Abigaíl abrió los ojos, quejándose en voz muy baja, como con vergüenza.
Al advertir la mirada de Timoteo comprendió que ya nada podría reconstruirse entre
ellos y que su amor había terminado para siempre, pero no pudo decir la más pequeña
palabra.
No se movería de ahí ninguno de los fugitivos. Nadie pensaba hacerlo.
Aquélla era su patria de magueyes, de cactos, patria colérica, patria espesa, con
su desesperado cielo.
“Yo no perdí nada –decíase Genoveva, una de las tres mujeres ahí
presentes, las otras dos eran Abigaíl y Rosenda, sin contar la pequeña Néstora,
aún no mujer e hija de Rosenda–, yo no perdí nada y sin embargo estoy sola, abatida
y sin esperanza, como si hubiera perdido todo. Yo no perdí sino a un pequeño muertecito”.
Los perseguidores habían llegado a casa de Genoveva, por la noche.
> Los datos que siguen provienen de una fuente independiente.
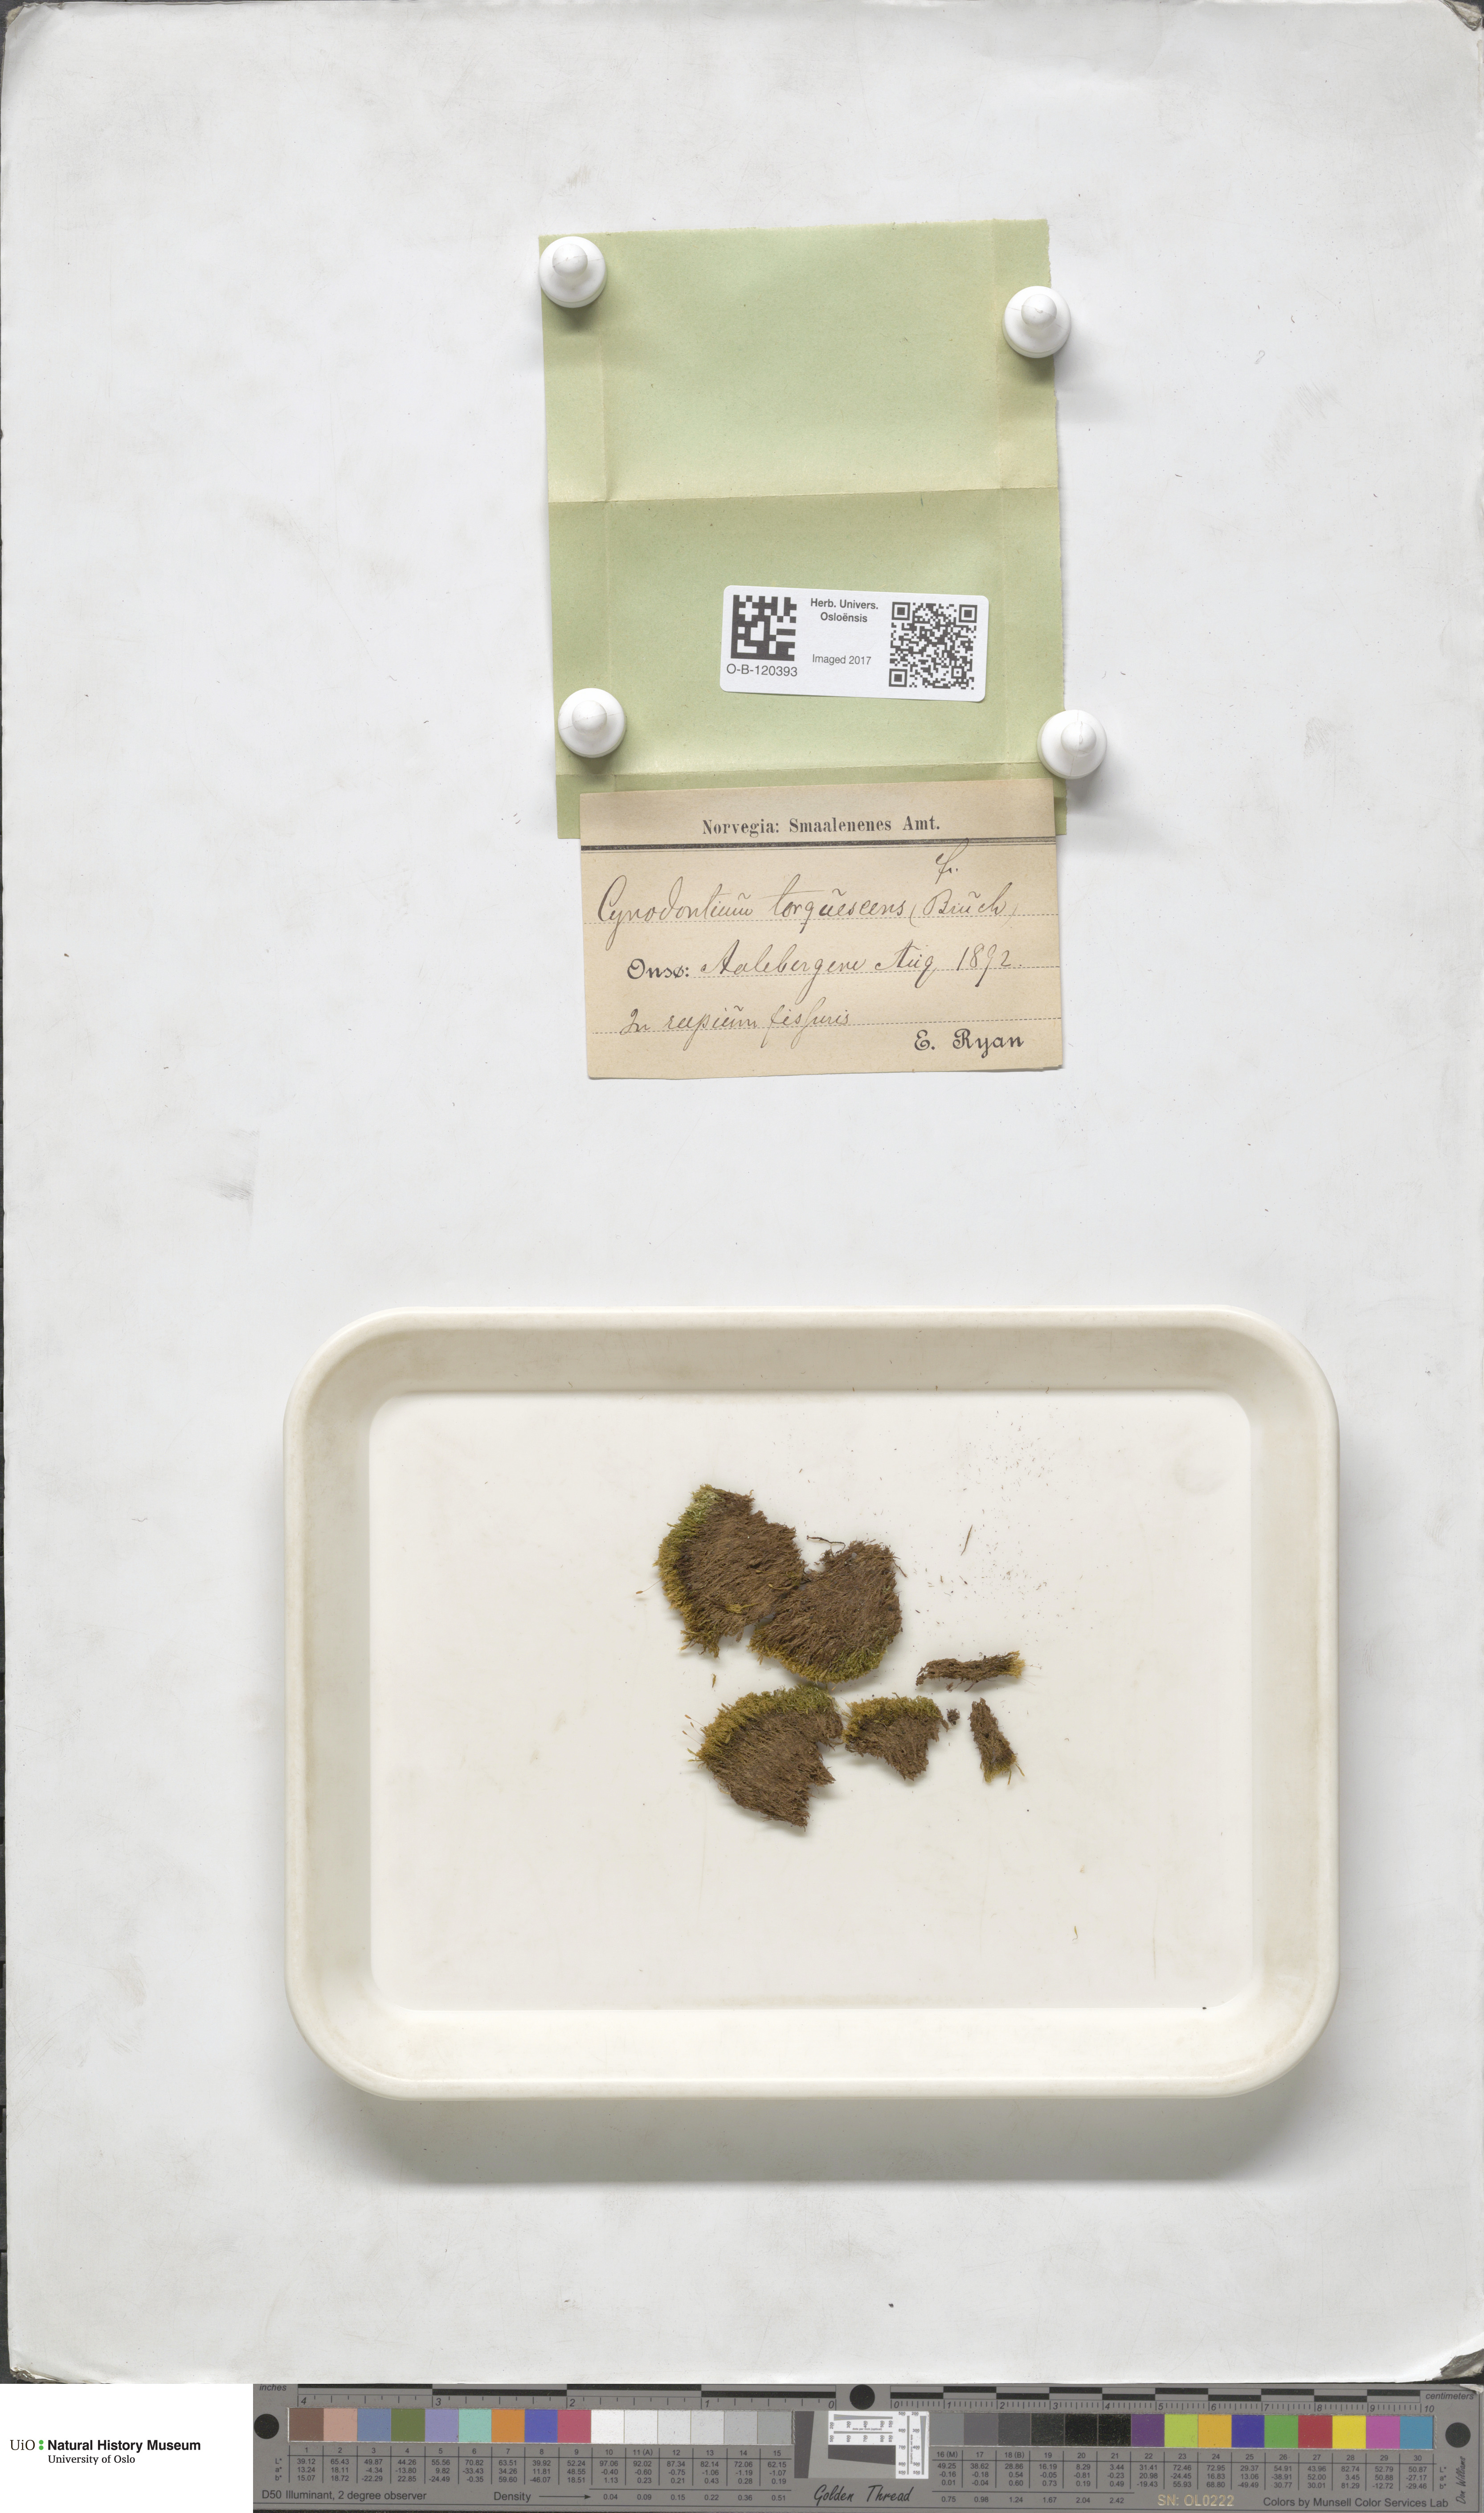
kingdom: Plantae
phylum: Bryophyta
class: Bryopsida
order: Dicranales
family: Rhabdoweisiaceae
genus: Cynodontium
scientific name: Cynodontium tenellum
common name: Delicate dogtooth moss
El jefe de ellos, furioso, enfermo de furia, tomó por los pies al delicado, majestuoso
cadáver de Rito, que era como una hermosa paloma fúnebre en el velorio, como una
pequeña ave solemne llegada a la muerte.
–Este niño –dijo el jefe, y al decirlo sus ojos estaban blancos y
sin pupilas, larga y profundamente ciegos– no es hijo de Nuestra Santa Madre la
Iglesia Católica, Apostólica y Romana. No ha sido bautizado en Dios. Es menos que
un perro.
Entonces tiró de los pies de Rito con una lóbrega violencia iluminada,
como si reprodujera un sacrificio antiguo y profundo, exaltado y enternecedor. Los
demás hombres sujetaron a Genoveva, mientras del otro lado de la casa, en la porqueriza,
oíase el ruido de los cerdos al devorar el pequeño muertecito.
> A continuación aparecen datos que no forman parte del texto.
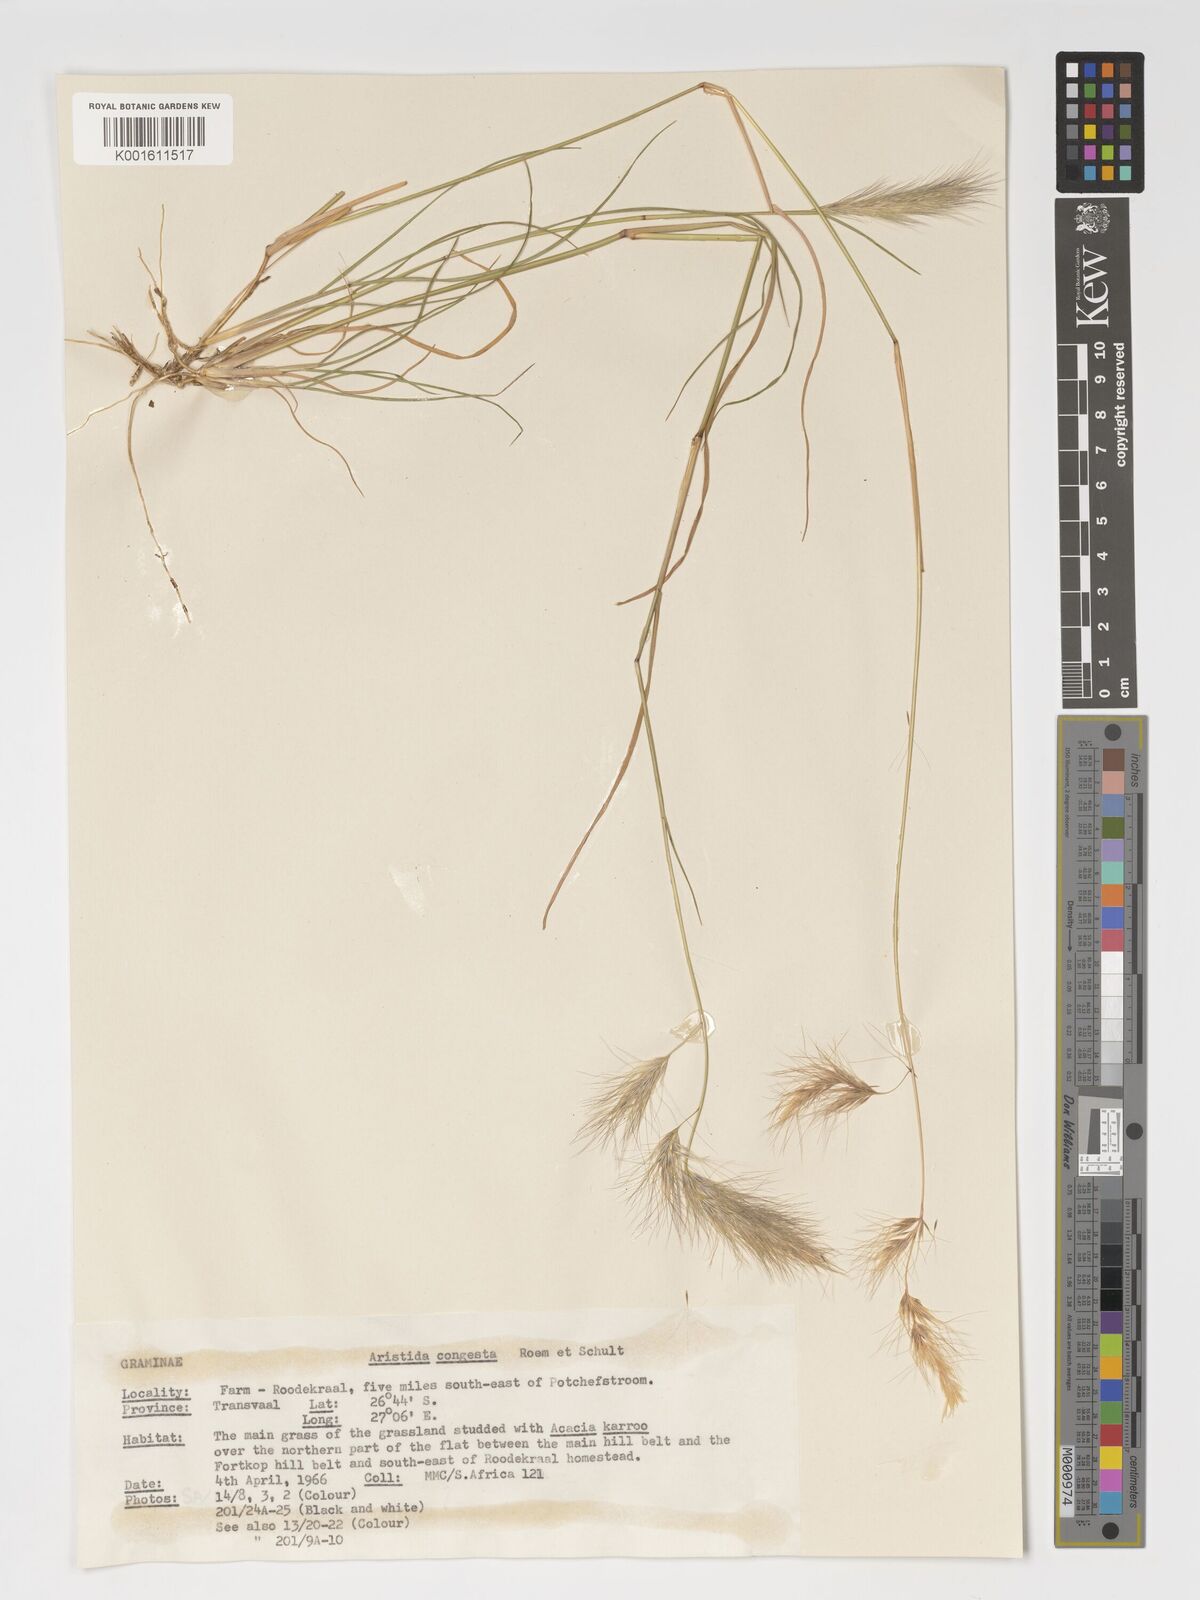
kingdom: Plantae
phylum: Tracheophyta
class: Liliopsida
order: Poales
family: Poaceae
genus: Aristida
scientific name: Aristida congesta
“Hubiera estado vivo –se decía hoy Genoveva–, pero ya estaba muerto.
De todas maneras ya estaba muerto y al día siguiente lo íbamos a enterrar. No sé
entonces por qué sufro tanto, ni por qué me siento tan sola en el mundo.”
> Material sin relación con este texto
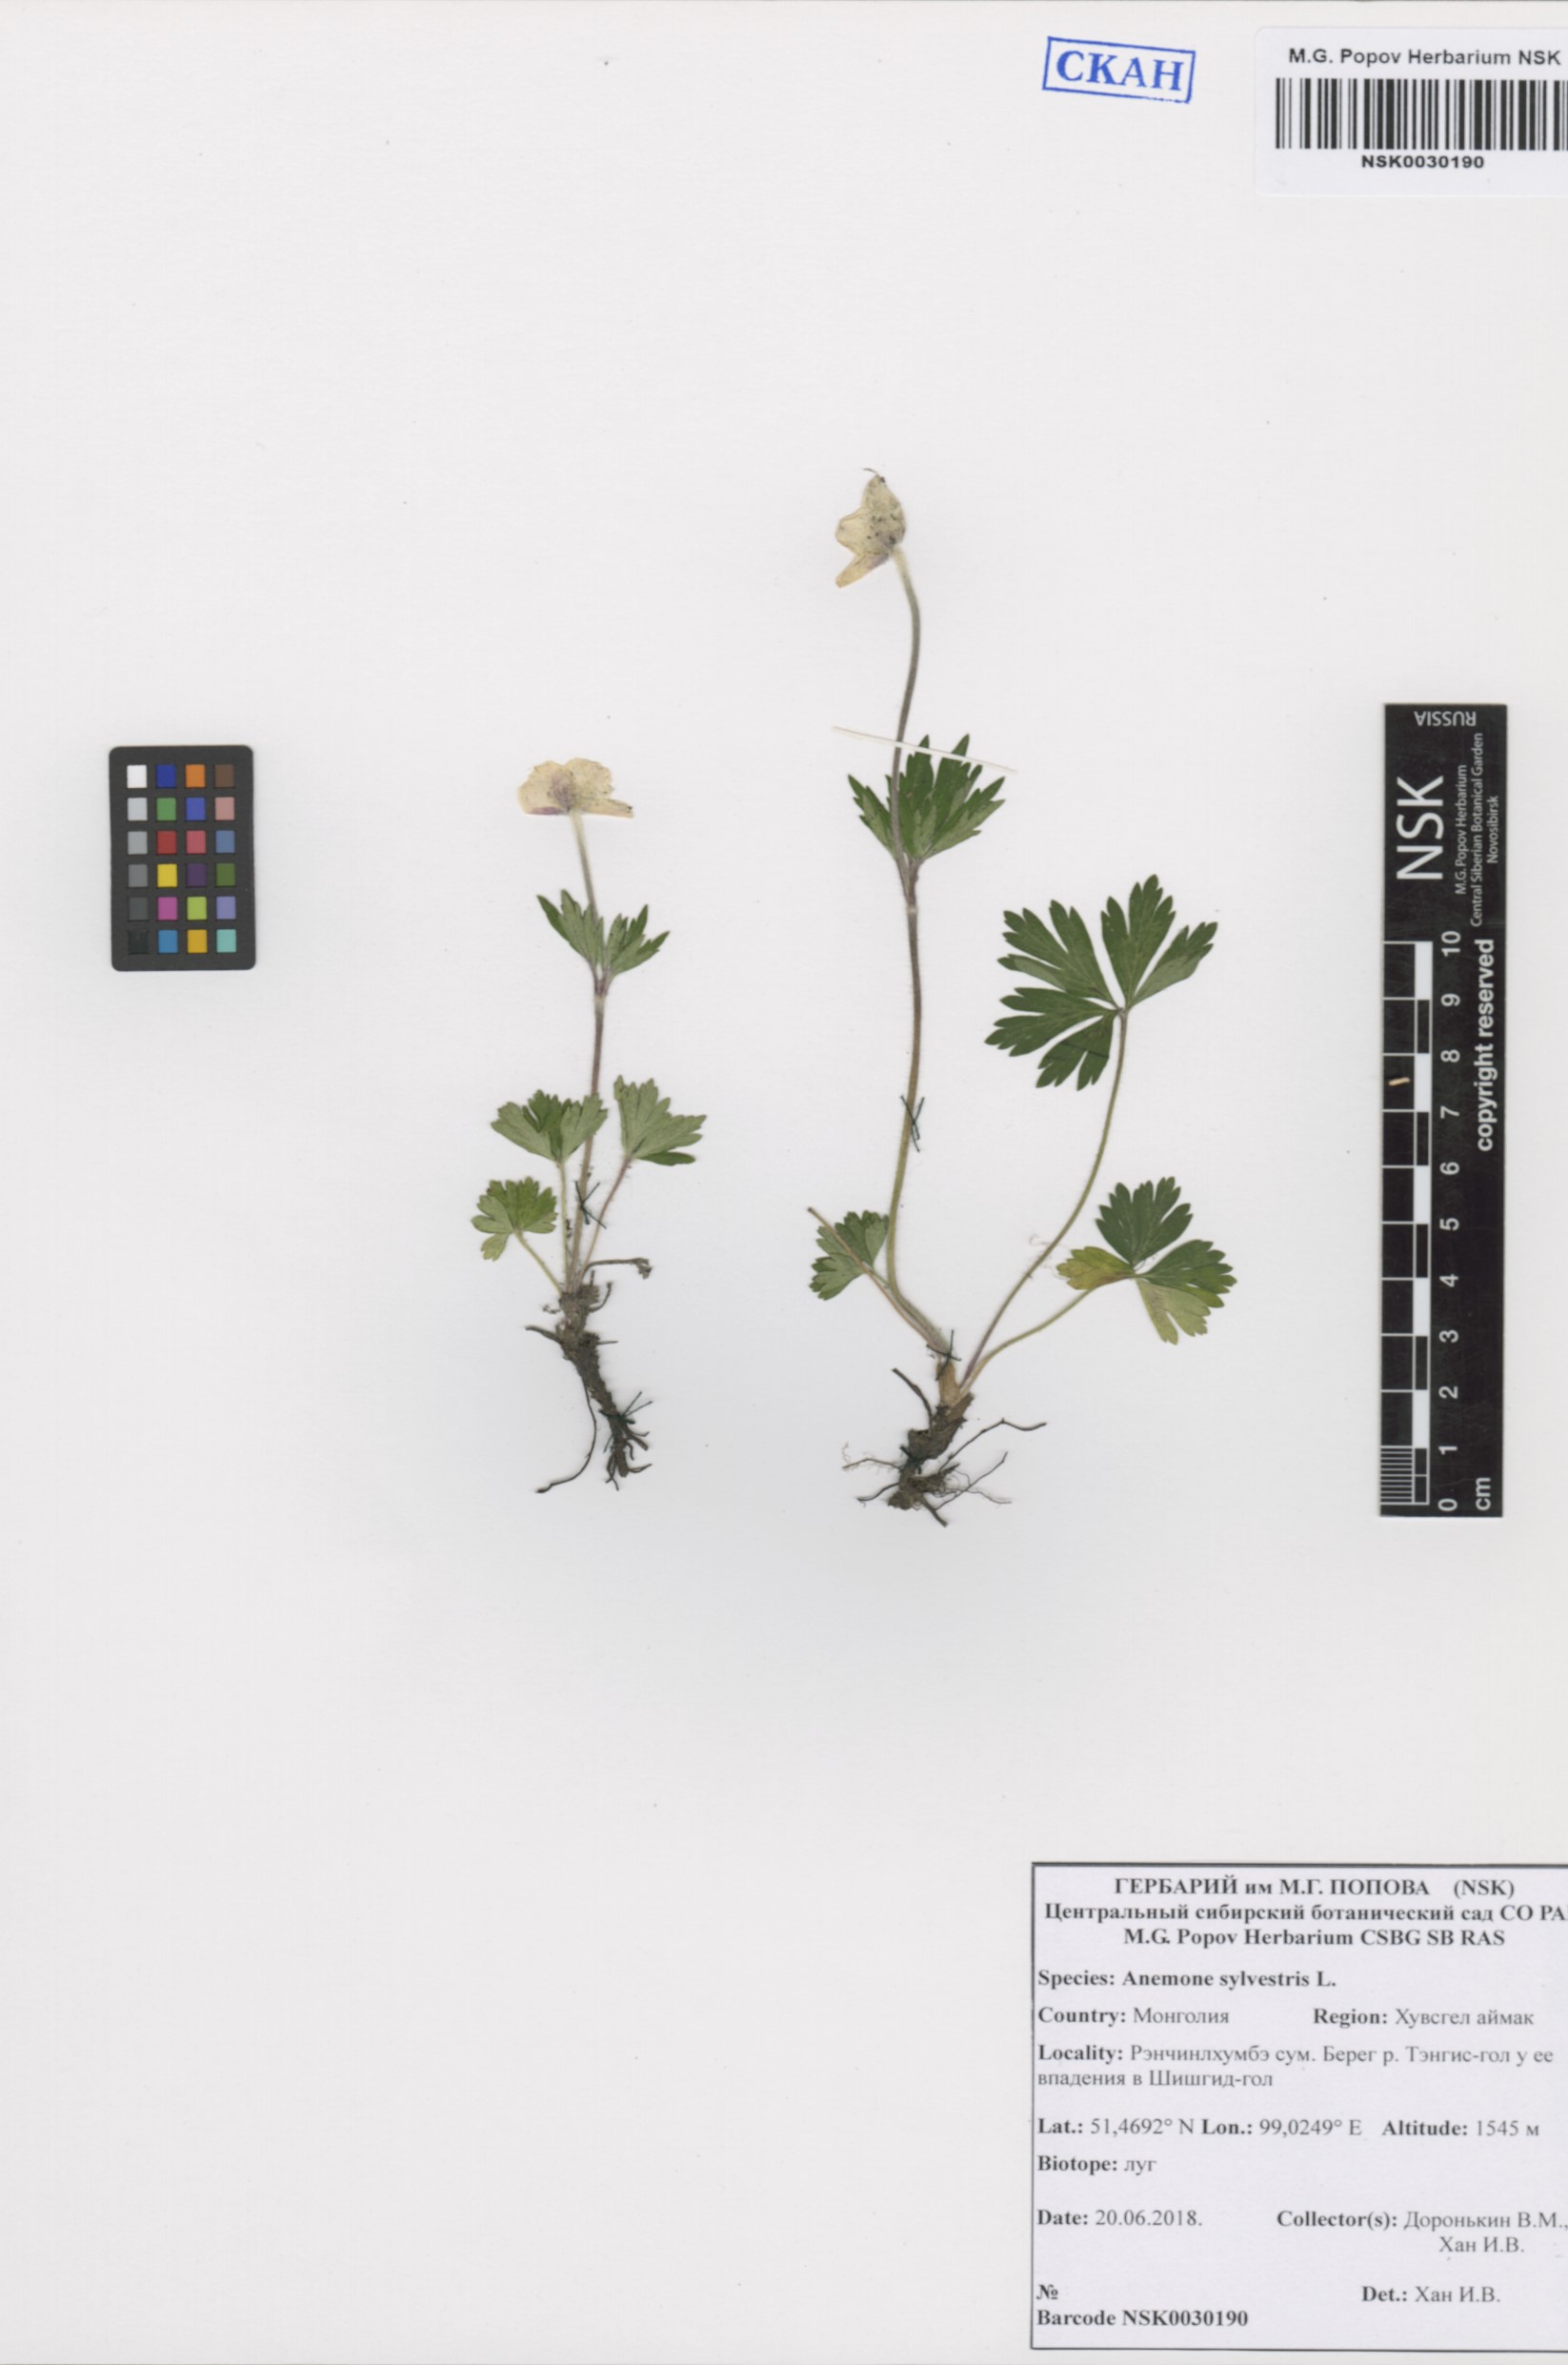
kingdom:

Mayor sufrimiento el de Rosenda que vio flagelar a su hijita Néstora.
Cubrieron de sangre el cuerpo de la pequeña a fuerza de machetazos y ahora la niña
estaba loca y sollozaba sin medida.
–La bautizaré en la Iglesia Católica –les gritó Rosenda–, pero déjenla.
¡Déjenla, por Dios y todos los santos!
Sin embargo los perseguidores no dieron oído a sus palabras y aquello
duró como si hubiese durado por toda una vida.
Hoy era imposible comprender nada. Ahí estaban todos reunidos, pero
sin comprender ya nada de la existencia.
El viejo pastor protestante, vestido con su calzón de manta y calzado
con sus huaraches, parecía dormir, apoyada la cabeza en un montón de tierra y los
ojos fuertemente cerrados. Parecía dormir pero abrió los párpados y se convenció
de que había perdido la vista por completo. Entonces muy quedamente empezaron a
rodar las lágrimas por sus mejillas. Todo estaba consumado.